Uma história simples



A maioria dos portugueses que irá votar no dia 4 de Outubro não saberá o que é o "quantitative easing". Como não estará a par dos efeitos da intervenção do Banco Central Europeu na compra de títulos de dívida pública, em mercado secundário, a partir de 2012. No entanto, a actuação do BCE está no centro daquilo que distingue a situação portuguesa, no início e no fim desta legislatura.
Os títulos de dívida pública portuguesa atingiram juros recorde, acima dos 10%, em 2011. Hoje o país consegue emitir dívida a juros inferiores a 3% e até a 2%. Alguém está interessado em saber porquê?

Uma história simples será dizer que o país reconquistou a sua credibilidade junto dos "mercados". Mas, como nos lembrava há poucos meses Philippe Legrain, o produto interno regrediu na ordem dos 7,5%, o crescimento é débil, o desemprego é elevado (traduzindo-se numa redução real do número de empregos e do número de empresas em actividade), a emigração atinge valores sem precedentes (da ordem dos 400.000 portugueses em quatro anos, muitos deles, como sabemos, jovens qualificados). A isto acresce que, entre os empregos que se perderam e os que se ganharam, ocorreu uma perda de rendimento do trabalho. E, pior, a dívida pública não diminuiu, mas aumentou.

Ou seja, não estamos hoje menos falidos do que há quatro anos. A grande diferença é que hoje o país consegue financiar-se a juros mínimos, nos mesmos mercados que tanto nos castigaram no início da legislatura. Porquê?
Porque o BCE levou a cabo uma política de intervenção nos mercados de dívida, comprando numa primeira fase títulos em mercado secundário, e, numa segunda fase, levando a cabo uma gigantesca operação de "quantitative easing". O que é isso?

O "quantitative easing" é um processo de criação de dinheiro pelo BCE, que ascende a valores da ordem de 1,2 biliões de euros, para compra de títulos de dívida pública que estavam na posse dos bancos.

Ao fazê-lo, o BCE introduziu uma enorme pressão negativa nos juros dos títulos de dívida da zona euro (exceptuando a Grécia que não foi coberta pelo programa), e transformou esse "imobilizado" dos bancos em reservas novamente disponíveis.
Ou seja, não só produziu uma enorme baixa nos juros, como permitiu que os bancos tivessem dinheiro disponível para emissão de crédito novo na economia. Algo que os cidadãos e as empresas começam igualmente a sentir, e que alguns traduzem numa conclusão simples: a economia está melhor.

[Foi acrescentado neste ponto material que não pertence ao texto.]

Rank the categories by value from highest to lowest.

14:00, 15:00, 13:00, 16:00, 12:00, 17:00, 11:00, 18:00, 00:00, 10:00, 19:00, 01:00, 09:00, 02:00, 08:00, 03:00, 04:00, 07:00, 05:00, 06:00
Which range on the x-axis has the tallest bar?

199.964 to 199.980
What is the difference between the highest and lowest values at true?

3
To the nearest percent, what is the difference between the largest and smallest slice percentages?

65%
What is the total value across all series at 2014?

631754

A primeira interrogação que nos devíamos colocar reside em saber, afinal, porque é que o BCE só levou a cabo a sua estratégia de "quantitative easing" em 2015, sabendo-se que os Estados Unidos iniciaram esse processo em 2008 e o Reino Unido em 2009. Tivesse a Europa e o BCE contrariado a tendência especulativa dos mercados mais cedo e talvez países como Portugal, Irlanda, Grécia e Espanha, tivessem sido poupados aos efeitos destrutivos que esse fenómeno trouxe às economias destes países.

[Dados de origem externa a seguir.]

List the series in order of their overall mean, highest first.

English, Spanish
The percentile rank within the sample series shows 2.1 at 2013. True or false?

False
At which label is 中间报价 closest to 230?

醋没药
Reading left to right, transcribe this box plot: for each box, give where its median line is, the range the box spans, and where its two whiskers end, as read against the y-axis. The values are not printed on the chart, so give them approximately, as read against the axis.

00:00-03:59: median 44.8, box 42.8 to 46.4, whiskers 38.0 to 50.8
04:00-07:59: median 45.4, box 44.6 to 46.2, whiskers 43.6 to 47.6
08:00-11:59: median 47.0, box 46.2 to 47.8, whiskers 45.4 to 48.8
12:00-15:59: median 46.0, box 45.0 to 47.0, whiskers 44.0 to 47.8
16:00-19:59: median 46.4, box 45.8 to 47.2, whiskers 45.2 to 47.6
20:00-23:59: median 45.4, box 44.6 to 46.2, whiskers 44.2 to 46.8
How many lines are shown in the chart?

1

Mas a Europa fez aquilo que costuma fazer perante os problemas, traduzido na expressão bem conhecida de “dar o pontapé na lata pela estrada fora”. Preferiu, afinal, alhear-se da necessidade de levar a cabo uma acção defensiva da especulação financeira sobre os títulos de dívida dos países mais vulneráveis da zona Euro, substituindo-a pelo conjunto de políticas recessivas que hoje tão bem conhecemos.

A conclusão, infelizmente, é ainda pior. As pequenas melhorias que sentimos, traduzidas em indicadores parcelares e selectivos, estão longe de ser estruturais. São simplesmente o efeito da acção conjuntural do BCE, de que o "quantitative easing" é apenas um corolário. Alterando-se as condições agora presentes, por mudança de orientação da política europeia ou por efeito de uma crise externa, seremos novamente confrontados com as nossas fragilidades de sempre, agora agravadas pelo empobrecimento que nos deixaram estes anos de austeridade.

Mas talvez muitos eleitores prefiram uma história simples. Afinal de contas os juros estão mais baixos, os bancos já emprestam dinheiro e o deve e haver da taxa de desemprego até está a melhorar. O pior já passou. E hoje à noite dá futebol.